Here is a list of oxymorons popularly used in Kenya and beyond.
1. Africa Rising

If you have been following the Africa Rising story that is bombarding our media of late, then you must surely understand why I do refer to this phrase as an oxymoron. Opponents of this narrative are quick to point out the wars in South Sudan and Central African Republic, Al shabaabs survival so far, violence in DRC , perpetual electoral disputes and hundreds of refugees opting to die in capsizing boats as they flee in search for better lives in other continents as just a few of the reasons why Africa is in fact, not rising.

2. Democracy
This has got to be one of the most used oxymoron in Africa. A democratic state is supposed to be one by the people, of the people and for the people. However, over here it is used whenever an individual or a group of individuals feel a deep-set dissatisfaction with the government of the day. This usually leads to a coalition of the disgruntled to form parties that carry the word democratic. Nonetheless, anyone interested in closely examining the day to day activities of such democratic organizations will come to find that the party’s actions are usually as far away from the true meaning of the word as they can be.
Let us charitably begin at home. The Orange Democratic Movement has, in the past, had internal wrangling during the rather tough times of flag bearer elections. That the leader is usually rather predetermined doesn’t resonate well with those who my favourite East African columnist Elsie Eyakuze would describe as having president-flavoured ambitions, they, wounded by the undemocratic choices usually storm off in anger to join their rivals
Then we have Zimbabwe’s Movement for Democratic Change . It could be true that according to Mr. Tzvangirai, Zimbabweans have a yardstick for measuring democracy and morality isn’t a component of the said yardstick ( refer toi linq www. ). However, how does one begin to explain his complete belief that it is he and only he who can be on the frontline of the so-called fight for democracy?

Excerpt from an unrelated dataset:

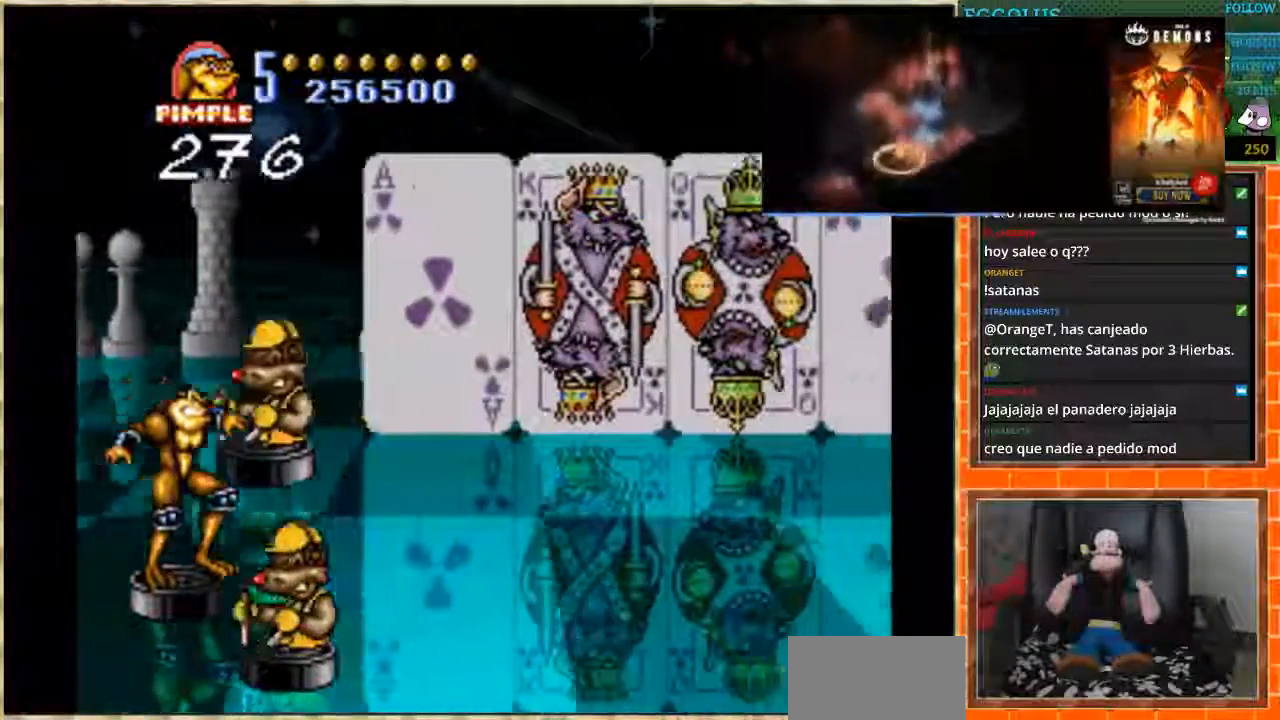
{"buttons": ["DPAD_UP"], "events": [[367, "DPAD_UP", "down"]]}
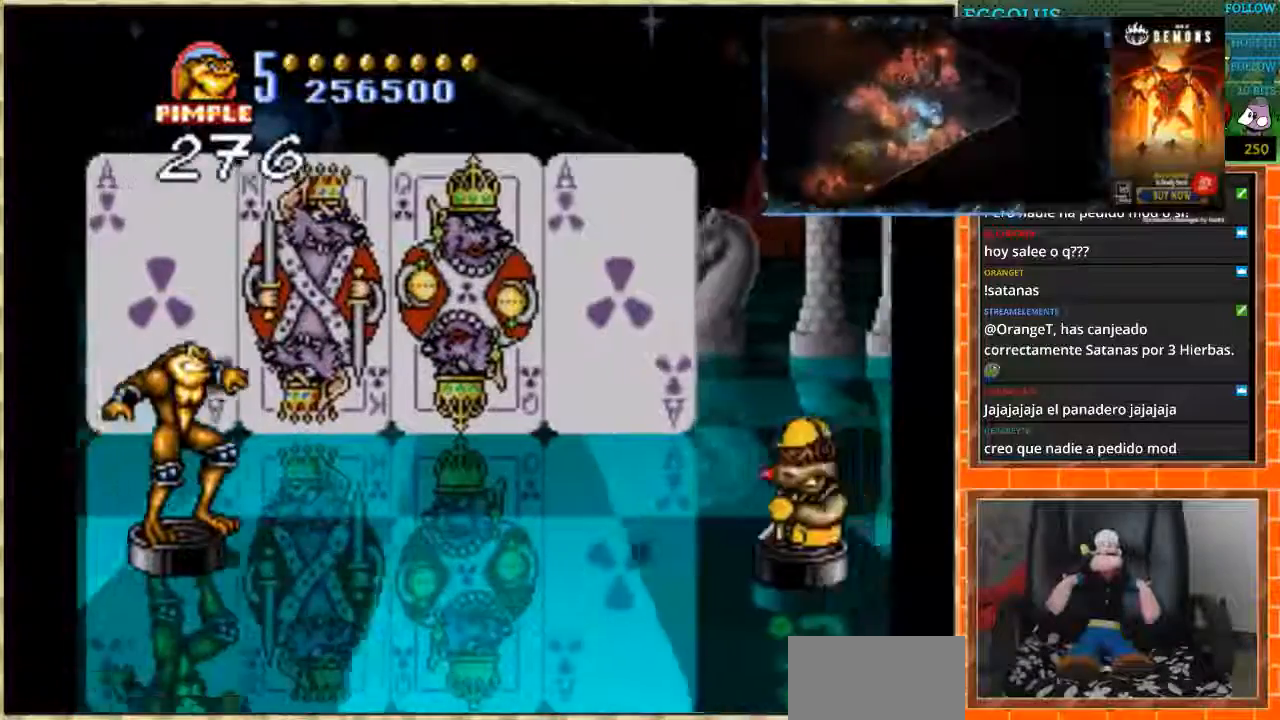
{"buttons": ["DPAD_DOWN"], "events": [[400, "DPAD_UP", "up"], [500, "DPAD_DOWN", "down"]]}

3. Free and fair elections
This is of course another well loved oxymoron which simply refers to elections marred by among other things; irregularities; delayed results that keep the mwananchi at the edge of his seat, damned to listen to sorrowful patriotic songs as he awaits results from Tharaka Nithi to arrive because the current figures on TV aren’t ‘moving’ ; malfunctional dollar shilling VBR kits that cost the taxpayer an arm and a leg, missing forms ; telephone jams that mar otherwise digital transmissions of M-results; uninformative regular news briefs by electoral body chairmen, social media political wars and finally solemn faced election ‘non-winners’ announcing to the nation that they would have won if only the elections were free and fair.

4. #KenyansWeAreOne and #TribelessKenya.
This is particularly hard to believe in a country where an adamant MP would lash out at the father of the nation for unfairness because he gave more cabinet positions to ‘his’ people and hence shortchanging the people from the other region. ‘Our people were sidelined’ doesn’t really reek oneness. Also, that an acquinteace, in the process of making small talk would begin with ‘ not to be tribal or anything but which part f the country do you come from? As though your answer to that is what determined the drift of the conversation….

5. CORRUPTION FREE ZONE
In marketing, there is a concept known as subliminal marketing in which a product is subconsciously sold to a client without the clients’ knowledge. This is done through say, putting up images of the product in the room, however, no one directly speaks of the product. However, the human brain unconsciously receives this message and if the client walks out and finds the product being sold at the door, he is very likely to buy.
This would be the same concept at play in the so called ‘corruption free zones’. Just by coming across the word corruption, the person walking into the place is already indirectly made aware of the possibility of bribing their way to a great service. If push comes to shove then the said person will most likely try out the option since the word corruption is embedded in their subconscious.
Have a trouble-free weekend, won’t you?